По бетонному желобу между высокими темными стенами бежал ручей, впадавший в Эреху. Над ручьем был перекинут горбатый мостик, и на мостике, опершись о перила, неподвижно торчал какой-то рыболов. Его силуэт тут же вызвал в памяти Сати иллюстрацию из одной аканской книжки, которую удалось частично восстановить после трагической «случайности» во время пересылки материалов с помощью ансибля.
С каким благоговением перебирала она в Вальпараисо немногочисленные восстановленные страницы с рисунками, с поэтическими фрагментами и даже отдельными стихотворными строчками, с отрывками прозаических произведений! Как сосредоточенно изучала каждый значок, пытаясь догадаться, каковы они, эти люди с далекой планеты, страстно желая почувствовать и понять их. Ей было безумно тяжело стирать из памяти своего ноутера копии тех материалов, и что бы там ни говорил Тонг, а у нее по-прежнему было ощущение, что делать этого было нельзя, что это настоящая капитуляция перед лицом наглого и сильного врага. Она тогда в последний раз внимательно просмотрела все материалы — любовно вглядываясь в каждую мелочь, стараясь все удержать в памяти — и с болью в сердце стерла все файлы. «И в пыли дорожной за нами не останется следа…» Она тогда даже зажмурилась, стирая эти строки. Она чувствовала, что вместе с ним стирает и свою страстную надежду на то, что когда-нибудь непременно узнает, о чем же говорилось в этом стихотворении.
Но четыре уцелевшие строки из него она запомнила навсегда. И надежда в ее душе все же не умерла. И еще живо было страстное желание узнать истину.
Тихо и монотонно гудели двигатели парома. Они уже несколько часов плыли по реке, и набережные становились все проще, все ниже, все старее, все чаще перемежались лестницами, ведущими к причалам. А потом город кончился, кончились и набережные; потянулись топкие берега, заросшие кустарником и тростником, зато сама Эреха как бы расправила плечи, становясь все шире и шире, вольно катя свои воды по широкой равнине меж желто-зеленых полей.

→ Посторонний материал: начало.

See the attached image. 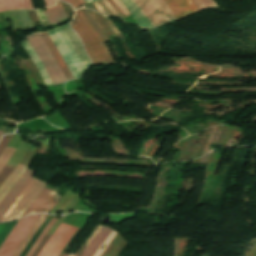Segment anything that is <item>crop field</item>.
<instances>
[{
  "label": "crop field",
  "mask_w": 256,
  "mask_h": 256,
  "mask_svg": "<svg viewBox=\"0 0 256 256\" xmlns=\"http://www.w3.org/2000/svg\"><path fill=\"white\" fill-rule=\"evenodd\" d=\"M17 221L18 219L0 224V246Z\"/></svg>",
  "instance_id": "crop-field-18"
},
{
  "label": "crop field",
  "mask_w": 256,
  "mask_h": 256,
  "mask_svg": "<svg viewBox=\"0 0 256 256\" xmlns=\"http://www.w3.org/2000/svg\"><path fill=\"white\" fill-rule=\"evenodd\" d=\"M104 19L110 24V26L113 28V30L116 32L117 35H119V31L117 28L114 26V24L111 22L108 16L103 15Z\"/></svg>",
  "instance_id": "crop-field-30"
},
{
  "label": "crop field",
  "mask_w": 256,
  "mask_h": 256,
  "mask_svg": "<svg viewBox=\"0 0 256 256\" xmlns=\"http://www.w3.org/2000/svg\"><path fill=\"white\" fill-rule=\"evenodd\" d=\"M57 221V218L52 217L48 225L43 229L41 235L39 236L38 240L35 242V244L32 246V248L29 250V252L26 254V256H32L34 253L36 247L39 245V243L42 241L50 227Z\"/></svg>",
  "instance_id": "crop-field-19"
},
{
  "label": "crop field",
  "mask_w": 256,
  "mask_h": 256,
  "mask_svg": "<svg viewBox=\"0 0 256 256\" xmlns=\"http://www.w3.org/2000/svg\"><path fill=\"white\" fill-rule=\"evenodd\" d=\"M78 228L61 223L49 238L39 256H59Z\"/></svg>",
  "instance_id": "crop-field-6"
},
{
  "label": "crop field",
  "mask_w": 256,
  "mask_h": 256,
  "mask_svg": "<svg viewBox=\"0 0 256 256\" xmlns=\"http://www.w3.org/2000/svg\"><path fill=\"white\" fill-rule=\"evenodd\" d=\"M118 7L119 9L122 11V13L125 15V17L129 16L130 14L127 12V10L125 9V7L120 3L119 0H112Z\"/></svg>",
  "instance_id": "crop-field-27"
},
{
  "label": "crop field",
  "mask_w": 256,
  "mask_h": 256,
  "mask_svg": "<svg viewBox=\"0 0 256 256\" xmlns=\"http://www.w3.org/2000/svg\"><path fill=\"white\" fill-rule=\"evenodd\" d=\"M122 4L126 7L129 13L133 16L137 24L143 27H151V24L138 8V6L132 0H120Z\"/></svg>",
  "instance_id": "crop-field-13"
},
{
  "label": "crop field",
  "mask_w": 256,
  "mask_h": 256,
  "mask_svg": "<svg viewBox=\"0 0 256 256\" xmlns=\"http://www.w3.org/2000/svg\"><path fill=\"white\" fill-rule=\"evenodd\" d=\"M47 214H42L41 217L38 219V221L36 222V224L34 225V227L32 228V230L29 232V234L26 236V238L24 239V241L22 242V244L20 245V247L18 248V250L16 251V253L14 254V256H19L20 253L23 251V249L26 247V245L28 244V242L31 240V238L33 237V235L35 234V232L37 231V229L39 228V226L42 224V222L46 219Z\"/></svg>",
  "instance_id": "crop-field-17"
},
{
  "label": "crop field",
  "mask_w": 256,
  "mask_h": 256,
  "mask_svg": "<svg viewBox=\"0 0 256 256\" xmlns=\"http://www.w3.org/2000/svg\"><path fill=\"white\" fill-rule=\"evenodd\" d=\"M45 186L46 183L32 177L0 221L21 217Z\"/></svg>",
  "instance_id": "crop-field-2"
},
{
  "label": "crop field",
  "mask_w": 256,
  "mask_h": 256,
  "mask_svg": "<svg viewBox=\"0 0 256 256\" xmlns=\"http://www.w3.org/2000/svg\"><path fill=\"white\" fill-rule=\"evenodd\" d=\"M12 137H13V135L3 136V138L0 142V155L5 150L7 144L9 143V141L11 140Z\"/></svg>",
  "instance_id": "crop-field-25"
},
{
  "label": "crop field",
  "mask_w": 256,
  "mask_h": 256,
  "mask_svg": "<svg viewBox=\"0 0 256 256\" xmlns=\"http://www.w3.org/2000/svg\"><path fill=\"white\" fill-rule=\"evenodd\" d=\"M36 11H37L40 21L47 19L46 16L44 15V13L42 12V10H36Z\"/></svg>",
  "instance_id": "crop-field-32"
},
{
  "label": "crop field",
  "mask_w": 256,
  "mask_h": 256,
  "mask_svg": "<svg viewBox=\"0 0 256 256\" xmlns=\"http://www.w3.org/2000/svg\"><path fill=\"white\" fill-rule=\"evenodd\" d=\"M146 15L152 26H158L176 18L164 0H133Z\"/></svg>",
  "instance_id": "crop-field-5"
},
{
  "label": "crop field",
  "mask_w": 256,
  "mask_h": 256,
  "mask_svg": "<svg viewBox=\"0 0 256 256\" xmlns=\"http://www.w3.org/2000/svg\"><path fill=\"white\" fill-rule=\"evenodd\" d=\"M94 3V5L97 7V9L100 11V13H103V14H105V12L101 9V7L97 4V2L95 1V2H93Z\"/></svg>",
  "instance_id": "crop-field-33"
},
{
  "label": "crop field",
  "mask_w": 256,
  "mask_h": 256,
  "mask_svg": "<svg viewBox=\"0 0 256 256\" xmlns=\"http://www.w3.org/2000/svg\"><path fill=\"white\" fill-rule=\"evenodd\" d=\"M61 28L64 31V33H65L66 37L68 38L69 42L71 43V45H72L73 49L75 50L76 54L80 58L81 62L83 63V65L87 69L91 65V62L88 60V58L85 54L84 48H83L78 36L76 35L75 32H73L70 29L69 24L62 26Z\"/></svg>",
  "instance_id": "crop-field-10"
},
{
  "label": "crop field",
  "mask_w": 256,
  "mask_h": 256,
  "mask_svg": "<svg viewBox=\"0 0 256 256\" xmlns=\"http://www.w3.org/2000/svg\"><path fill=\"white\" fill-rule=\"evenodd\" d=\"M28 168V165L19 163L15 171L11 176L6 180V182L0 188V201L4 196L10 191V189L15 185L18 179L22 176L25 170Z\"/></svg>",
  "instance_id": "crop-field-12"
},
{
  "label": "crop field",
  "mask_w": 256,
  "mask_h": 256,
  "mask_svg": "<svg viewBox=\"0 0 256 256\" xmlns=\"http://www.w3.org/2000/svg\"><path fill=\"white\" fill-rule=\"evenodd\" d=\"M63 1H66V2H69V3H70V1H71V3H72V5H73L74 9L77 8L79 5L85 3L84 0H70V1H69V0H63Z\"/></svg>",
  "instance_id": "crop-field-29"
},
{
  "label": "crop field",
  "mask_w": 256,
  "mask_h": 256,
  "mask_svg": "<svg viewBox=\"0 0 256 256\" xmlns=\"http://www.w3.org/2000/svg\"><path fill=\"white\" fill-rule=\"evenodd\" d=\"M101 225H98L97 228L95 229V231L87 238L86 242L84 243V245L81 247V249L78 251V253L75 256H80L81 253L83 252V250L85 249V247L88 245V243L91 241V239L97 234V232L101 229Z\"/></svg>",
  "instance_id": "crop-field-23"
},
{
  "label": "crop field",
  "mask_w": 256,
  "mask_h": 256,
  "mask_svg": "<svg viewBox=\"0 0 256 256\" xmlns=\"http://www.w3.org/2000/svg\"><path fill=\"white\" fill-rule=\"evenodd\" d=\"M49 235H46V237L43 239V241L40 243V245L37 247L35 253L33 254V256H38L39 252L41 251L42 247L44 246V244L46 243L47 239L49 238ZM49 240V239H48Z\"/></svg>",
  "instance_id": "crop-field-28"
},
{
  "label": "crop field",
  "mask_w": 256,
  "mask_h": 256,
  "mask_svg": "<svg viewBox=\"0 0 256 256\" xmlns=\"http://www.w3.org/2000/svg\"><path fill=\"white\" fill-rule=\"evenodd\" d=\"M44 2L46 7L56 4V0H44ZM32 8H34L32 0H0V11Z\"/></svg>",
  "instance_id": "crop-field-11"
},
{
  "label": "crop field",
  "mask_w": 256,
  "mask_h": 256,
  "mask_svg": "<svg viewBox=\"0 0 256 256\" xmlns=\"http://www.w3.org/2000/svg\"><path fill=\"white\" fill-rule=\"evenodd\" d=\"M56 193L57 192L44 188V190L39 194V196L35 199V201L31 204L23 216L45 211Z\"/></svg>",
  "instance_id": "crop-field-9"
},
{
  "label": "crop field",
  "mask_w": 256,
  "mask_h": 256,
  "mask_svg": "<svg viewBox=\"0 0 256 256\" xmlns=\"http://www.w3.org/2000/svg\"><path fill=\"white\" fill-rule=\"evenodd\" d=\"M15 167L5 166L0 172V185ZM11 174V173H10ZM7 179V178H6Z\"/></svg>",
  "instance_id": "crop-field-24"
},
{
  "label": "crop field",
  "mask_w": 256,
  "mask_h": 256,
  "mask_svg": "<svg viewBox=\"0 0 256 256\" xmlns=\"http://www.w3.org/2000/svg\"><path fill=\"white\" fill-rule=\"evenodd\" d=\"M62 196L60 195H56V197L53 199L52 203L50 204V206L47 208V210L45 211L46 213H49L53 207L57 204V202L60 200Z\"/></svg>",
  "instance_id": "crop-field-26"
},
{
  "label": "crop field",
  "mask_w": 256,
  "mask_h": 256,
  "mask_svg": "<svg viewBox=\"0 0 256 256\" xmlns=\"http://www.w3.org/2000/svg\"><path fill=\"white\" fill-rule=\"evenodd\" d=\"M27 39L36 51V53L38 54V56L40 57L53 84L65 81L66 79L58 63L56 62L54 56L45 45L40 34L31 35Z\"/></svg>",
  "instance_id": "crop-field-3"
},
{
  "label": "crop field",
  "mask_w": 256,
  "mask_h": 256,
  "mask_svg": "<svg viewBox=\"0 0 256 256\" xmlns=\"http://www.w3.org/2000/svg\"><path fill=\"white\" fill-rule=\"evenodd\" d=\"M34 172L27 169L25 174L21 177V179L16 183V185L12 188V190L5 196V198L0 202V218L30 180L31 176Z\"/></svg>",
  "instance_id": "crop-field-7"
},
{
  "label": "crop field",
  "mask_w": 256,
  "mask_h": 256,
  "mask_svg": "<svg viewBox=\"0 0 256 256\" xmlns=\"http://www.w3.org/2000/svg\"><path fill=\"white\" fill-rule=\"evenodd\" d=\"M196 5L199 7L200 10L207 8V7H216V3L213 0H193Z\"/></svg>",
  "instance_id": "crop-field-21"
},
{
  "label": "crop field",
  "mask_w": 256,
  "mask_h": 256,
  "mask_svg": "<svg viewBox=\"0 0 256 256\" xmlns=\"http://www.w3.org/2000/svg\"><path fill=\"white\" fill-rule=\"evenodd\" d=\"M63 256H68L67 254H64Z\"/></svg>",
  "instance_id": "crop-field-36"
},
{
  "label": "crop field",
  "mask_w": 256,
  "mask_h": 256,
  "mask_svg": "<svg viewBox=\"0 0 256 256\" xmlns=\"http://www.w3.org/2000/svg\"><path fill=\"white\" fill-rule=\"evenodd\" d=\"M82 11L84 12V14L87 16V18L90 20V22L93 24V26L95 27V29L98 31V33L102 36L103 40L107 43L110 42L106 36L103 34V32L100 30V28L98 27V25L95 23V21L92 19V17L89 15V13L86 11V9H82Z\"/></svg>",
  "instance_id": "crop-field-22"
},
{
  "label": "crop field",
  "mask_w": 256,
  "mask_h": 256,
  "mask_svg": "<svg viewBox=\"0 0 256 256\" xmlns=\"http://www.w3.org/2000/svg\"><path fill=\"white\" fill-rule=\"evenodd\" d=\"M111 231L112 229L103 226L95 238L89 243L81 256H92Z\"/></svg>",
  "instance_id": "crop-field-14"
},
{
  "label": "crop field",
  "mask_w": 256,
  "mask_h": 256,
  "mask_svg": "<svg viewBox=\"0 0 256 256\" xmlns=\"http://www.w3.org/2000/svg\"><path fill=\"white\" fill-rule=\"evenodd\" d=\"M58 3H59V1H58ZM44 12H45L51 25H59L61 23L68 21V19H69L66 16L60 3H59V5L54 6L50 9H47Z\"/></svg>",
  "instance_id": "crop-field-15"
},
{
  "label": "crop field",
  "mask_w": 256,
  "mask_h": 256,
  "mask_svg": "<svg viewBox=\"0 0 256 256\" xmlns=\"http://www.w3.org/2000/svg\"><path fill=\"white\" fill-rule=\"evenodd\" d=\"M1 135H2V132H0V137H1Z\"/></svg>",
  "instance_id": "crop-field-35"
},
{
  "label": "crop field",
  "mask_w": 256,
  "mask_h": 256,
  "mask_svg": "<svg viewBox=\"0 0 256 256\" xmlns=\"http://www.w3.org/2000/svg\"><path fill=\"white\" fill-rule=\"evenodd\" d=\"M41 214L22 218L9 233L0 247V256H12Z\"/></svg>",
  "instance_id": "crop-field-4"
},
{
  "label": "crop field",
  "mask_w": 256,
  "mask_h": 256,
  "mask_svg": "<svg viewBox=\"0 0 256 256\" xmlns=\"http://www.w3.org/2000/svg\"><path fill=\"white\" fill-rule=\"evenodd\" d=\"M41 36L43 37L45 43L47 44V46L49 47V49L51 50V52L55 56L56 60L58 61V63L60 65L62 71L64 72L67 80L73 79V76H72L71 72L69 71L68 67L66 66V64H65L64 60L62 59L61 55L59 54L58 50L54 46V44H53L52 40L50 39L48 33H43V34H41Z\"/></svg>",
  "instance_id": "crop-field-16"
},
{
  "label": "crop field",
  "mask_w": 256,
  "mask_h": 256,
  "mask_svg": "<svg viewBox=\"0 0 256 256\" xmlns=\"http://www.w3.org/2000/svg\"><path fill=\"white\" fill-rule=\"evenodd\" d=\"M14 151V148L7 147L6 150L2 153L0 156V171Z\"/></svg>",
  "instance_id": "crop-field-20"
},
{
  "label": "crop field",
  "mask_w": 256,
  "mask_h": 256,
  "mask_svg": "<svg viewBox=\"0 0 256 256\" xmlns=\"http://www.w3.org/2000/svg\"><path fill=\"white\" fill-rule=\"evenodd\" d=\"M171 11L178 19L199 11L198 7L192 0H165Z\"/></svg>",
  "instance_id": "crop-field-8"
},
{
  "label": "crop field",
  "mask_w": 256,
  "mask_h": 256,
  "mask_svg": "<svg viewBox=\"0 0 256 256\" xmlns=\"http://www.w3.org/2000/svg\"><path fill=\"white\" fill-rule=\"evenodd\" d=\"M71 27L82 39L93 64L114 62L107 45L80 9L76 11Z\"/></svg>",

Целых пять дней паром неторопливо, то и дело причаливая то к одному берегу, то к другому, продвигался на восток по этим спокойным водам под спокойным и ласковым солнцем или спокойно глядевшими с небес звездами. Он, пожалуй, был здесь самым высоким и громоздким предметом. Во время бесконечных остановок Сати замечала, что каждый очередной причал кажется ей меньше и старее предыдущего. Однако даже в деревнях на пристани имелось хотя бы одно высокое новое здание — обычно в нем размещалось местное Управление речного пароходства. В каждом городке или селении паром брал на борт пассажиров и пополнял запасы продовольствия.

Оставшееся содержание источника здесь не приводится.